> _Rendered images with source text_:

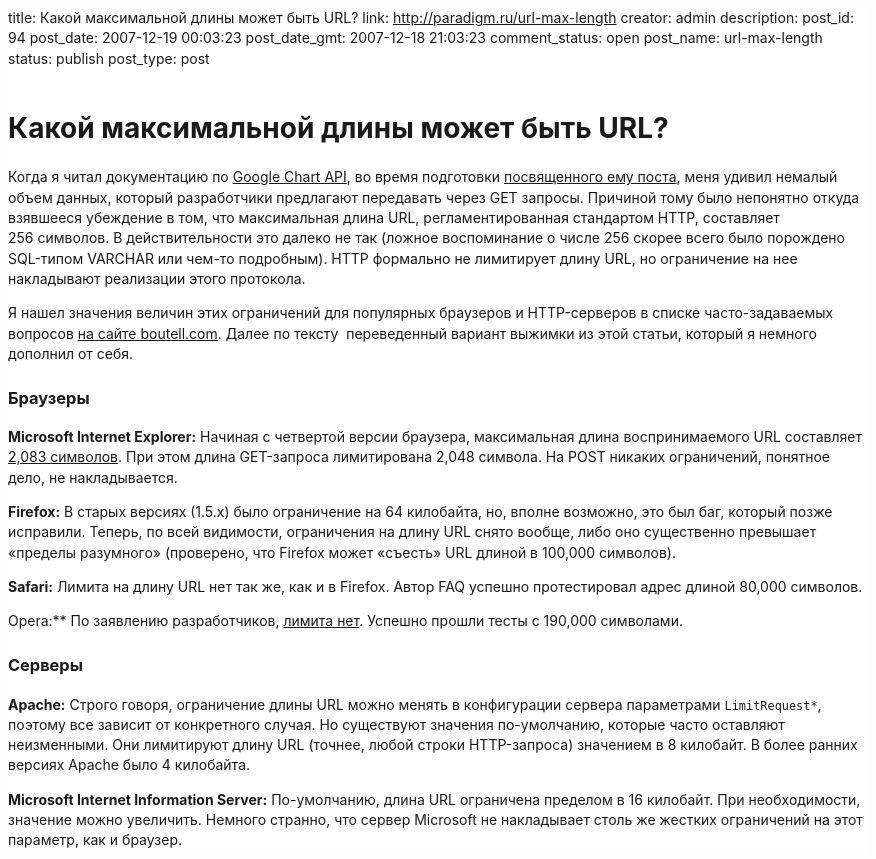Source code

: title: Какой максимальной длины может быть URL?
link: http://paradigm.ru/url-max-length
creator: admin
description: 
post_id: 94
post_date: 2007-12-19 00:03:23
post_date_gmt: 2007-12-18 21:03:23
comment_status: open
post_name: url-max-length
status: publish
post_type: post

# Какой максимальной длины может быть URL?

Когда я читал документацию по [Google Chart API](http://code.google.com/apis/chart/), во время подготовки [посвященного ему поста](http://www.paradigm.ru/2007/12/18/google-chart/), меня удивил немалый объем данных, который разработчики предлагают передавать через GET запросы. Причиной тому было непонятно откуда взявшееся убеждение в том, что максимальная длина URL, регламентированная стандартом HTTP, составляет 256 символов. В действительности это далеко не так (ложное воспоминание о числе 256 скорее всего было порождено SQL-типом VARCHAR или чем-то подробным). HTTP формально не лимитирует длину URL, но ограничение на нее накладывают реализации этого протокола.

Я нашел значения величин этих ограничений для популярных браузеров и HTTP-серверов в списке часто-задаваемых вопросов [на сайте boutell.com](http://www.boutell.com/newfaq/misc/urllength.html). Далее по тексту  переведенный вариант выжимки из этой статьи, который я немного дополнил от себя.

### Браузеры

**Microsoft Internet Explorer:** Начиная с четвертой версии браузера, максимальная длина воспринимаемого URL составляет [2,083 символов](http://support.microsoft.com/kb/q208427/). При этом длина GET-запроса лимитирована 2,048 символа. На POST никаких ограничений, понятное дело, не накладывается.

**Firefox:** В старых версиях (1.5.x) было ограничение на 64 килобайта, но, вполне возможно, это был баг, который позже исправили. Теперь, по всей видимости, ограничения на длину URL снято вообще, либо оно существенно превышает «пределы разумного» (проверено, что Firefox может «съесть» URL длиной в 100,000 символов).

**Safari:** Лимита на длину URL нет так же, как и в Firefox. Автор FAQ успешно протестировал адрес длиной 80,000 символов.

Opera:** По заявлению разработчиков, [лимита нет](http://www.opera.com/support/search/view/387/). Успешно прошли тесты с 190,000 символами.

### Серверы

**Apache:** Строго говоря, ограничение длины URL можно менять в конфигурации сервера параметрами `LimitRequest*`, поэтому все зависит от конкретного случая. Но существуют значения по-умолчанию, которые часто оставляют неизменными. Они лимитируют длину URL (точнее, любой строки HTTP-запроса) значением в 8 килобайт. В более ранних версиях Apache было 4 килобайта.

**Microsoft Internet Information Server:** По-умолчанию, длина URL ограничена пределом в 16 килобайт. При необходимости, значение можно увеличить. Немного странно, что сервер Microsoft не накладывает столь же жестких ограничений на этот параметр, как и браузер.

> _DIRECTIVE_:
From the records above, print only the lines between the one holding "post_name: url-max-length" and the one holding "# Какой максимальной длины может быть URL?", inclusive, exactly as they stand.

> _EXERCISE OUTPUT_:
post_name: url-max-length
status: publish
post_type: post

# Какой максимальной длины может быть URL?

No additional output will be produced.